--- Data for analysis Enclosed Below ---

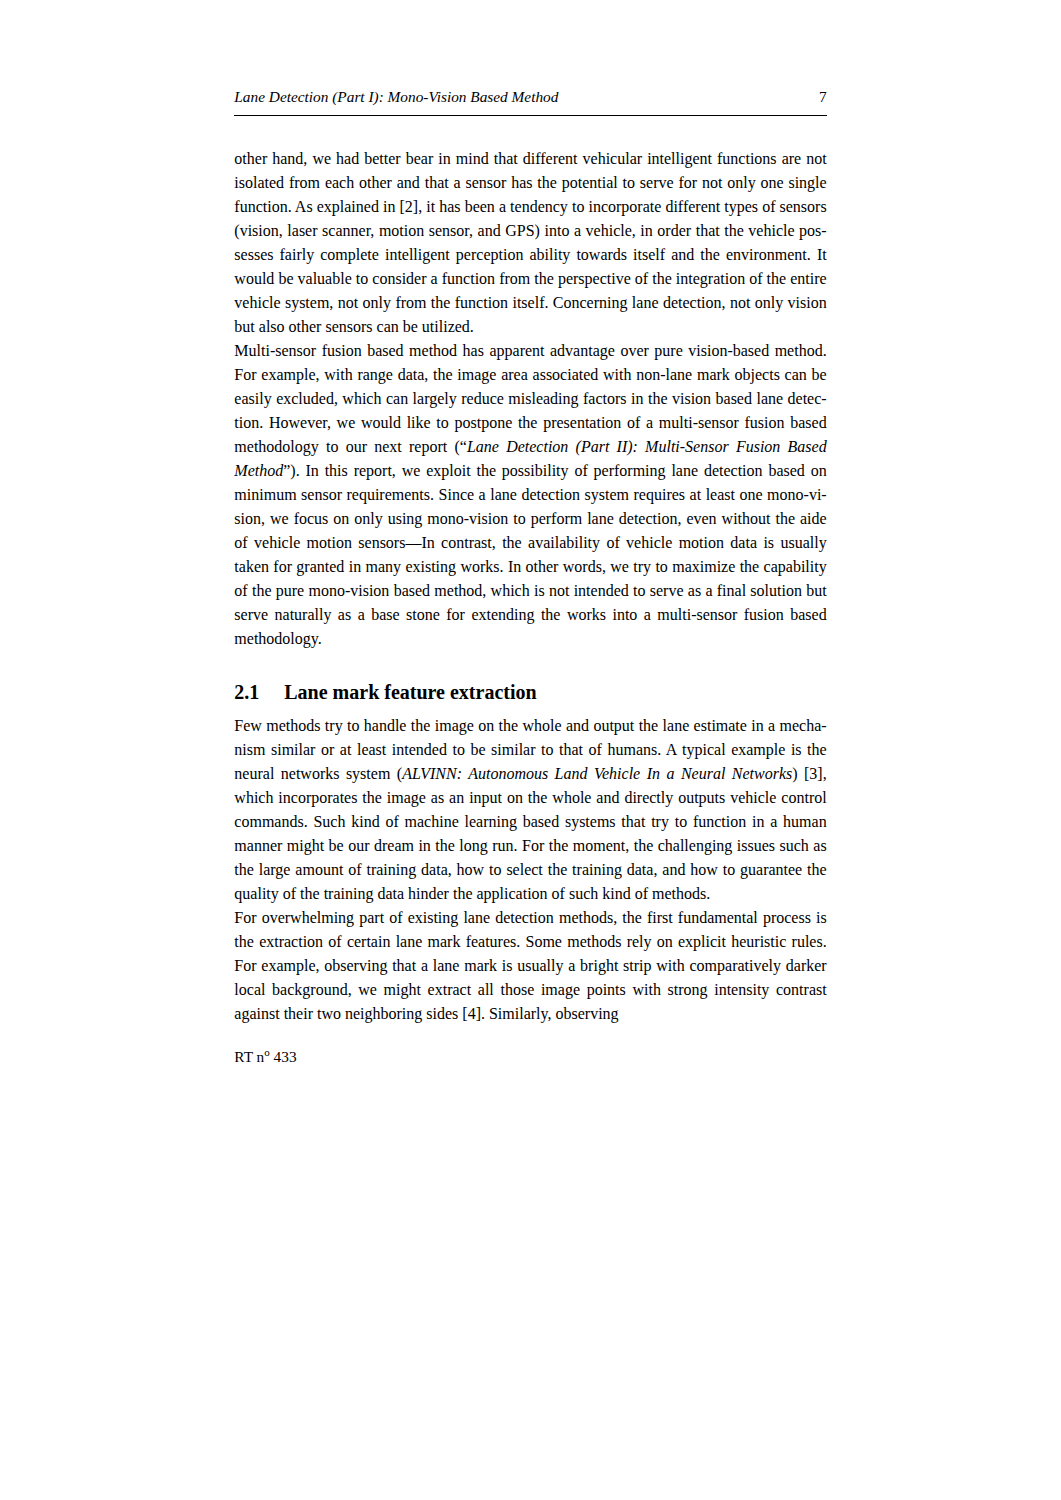Lane Detection (Part I): Mono-Vision Based Method 7
other hand, we had better bear in mind that different vehicular intelligent functions are not isolated from each other and that a sensor has the potential to serve for not only one single function. As explained in [2], it has been a tendency to incorporate different types of sensors (vision, laser scanner, motion sensor, and GPS) into a vehicle, in order that the vehicle possesses fairly complete intelligent perception ability towards itself and the environment. It would be valuable to consider a function from the perspective of the integration of the entire vehicle system, not only from the function itself. Concerning lane detection, not only vision but also other sensors can be utilized.
Multi-sensor fusion based method has apparent advantage over pure vision-based method. For example, with range data, the image area associated with non-lane mark objects can be easily excluded, which can largely reduce misleading factors in the vision based lane detection. However, we would like to postpone the presentation of a multi-sensor fusion based methodology to our next report (“Lane Detection (Part II): Multi-Sensor Fusion Based Method”). In this report, we exploit the possibility of performing lane detection based on minimum sensor requirements. Since a lane detection system requires at least one mono-vision, we focus on only using mono-vision to perform lane detection, even without the aide of vehicle motion sensors—In contrast, the availability of vehicle motion data is usually taken for granted in many existing works. In other words, we try to maximize the capability of the pure mono-vision based method, which is not intended to serve as a final solution but serve naturally as a base stone for extending the works into a multi-sensor fusion based methodology.
2.1 Lane mark feature extraction
Few methods try to handle the image on the whole and output the lane estimate in a mechanism similar or at least intended to be similar to that of humans. A typical example is the neural networks system (ALVINN: Autonomous Land Vehicle In a Neural Networks) [3], which incorporates the image as an input on the whole and directly outputs vehicle control commands. Such kind of machine learning based systems that try to function in a human manner might be our dream in the long run. For the moment, the challenging issues such as the large amount of training data, how to select the training data, and how to guarantee the quality of the training data hinder the application of such kind of methods.
For overwhelming part of existing lane detection methods, the first fundamental process is the extraction of certain lane mark features. Some methods rely on explicit heuristic rules. For example, observing that a lane mark is usually a bright strip with comparatively darker local background, we might extract all those image points with strong intensity contrast against their two neighboring sides [4]. Similarly, observing
RT no 433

--- End of Enclosed Data for analysis ---

Please print all the entries exactly as written, but drop the pictures.

*Written solution*:
Lane Detection (Part I): Mono-Vision Based Method 7
other hand, we had better bear in mind that different vehicular intelligent functions are not isolated from each other and that a sensor has the potential to serve for not only one single function. As explained in [2], it has been a tendency to incorporate different types of sensors (vision, laser scanner, motion sensor, and GPS) into a vehicle, in order that the vehicle possesses fairly complete intelligent perception ability towards itself and the environment. It would be valuable to consider a function from the perspective of the integration of the entire vehicle system, not only from the function itself. Concerning lane detection, not only vision but also other sensors can be utilized.
Multi-sensor fusion based method has apparent advantage over pure vision-based method. For example, with range data, the image area associated with non-lane mark objects can be easily excluded, which can largely reduce misleading factors in the vision based lane detection. However, we would like to postpone the presentation of a multi-sensor fusion based methodology to our next report (“Lane Detection (Part II): Multi-Sensor Fusion Based Method”). In this report, we exploit the possibility of performing lane detection based on minimum sensor requirements. Since a lane detection system requires at least one mono-vision, we focus on only using mono-vision to perform lane detection, even without the aide of vehicle motion sensors—In contrast, the availability of vehicle motion data is usually taken for granted in many existing works. In other words, we try to maximize the capability of the pure mono-vision based method, which is not intended to serve as a final solution but serve naturally as a base stone for extending the works into a multi-sensor fusion based methodology.
2.1 Lane mark feature extraction
Few methods try to handle the image on the whole and output the lane estimate in a mechanism similar or at least intended to be similar to that of humans. A typical example is the neural networks system (ALVINN: Autonomous Land Vehicle In a Neural Networks) [3], which incorporates the image as an input on the whole and directly outputs vehicle control commands. Such kind of machine learning based systems that try to function in a human manner might be our dream in the long run. For the moment, the challenging issues such as the large amount of training data, how to select the training data, and how to guarantee the quality of the training data hinder the application of such kind of methods.
For overwhelming part of existing lane detection methods, the first fundamental process is the extraction of certain lane mark features. Some methods rely on explicit heuristic rules. For example, observing that a lane mark is usually a bright strip with comparatively darker local background, we might extract all those image points with strong intensity contrast against their two neighboring sides [4]. Similarly, observing
RT no 433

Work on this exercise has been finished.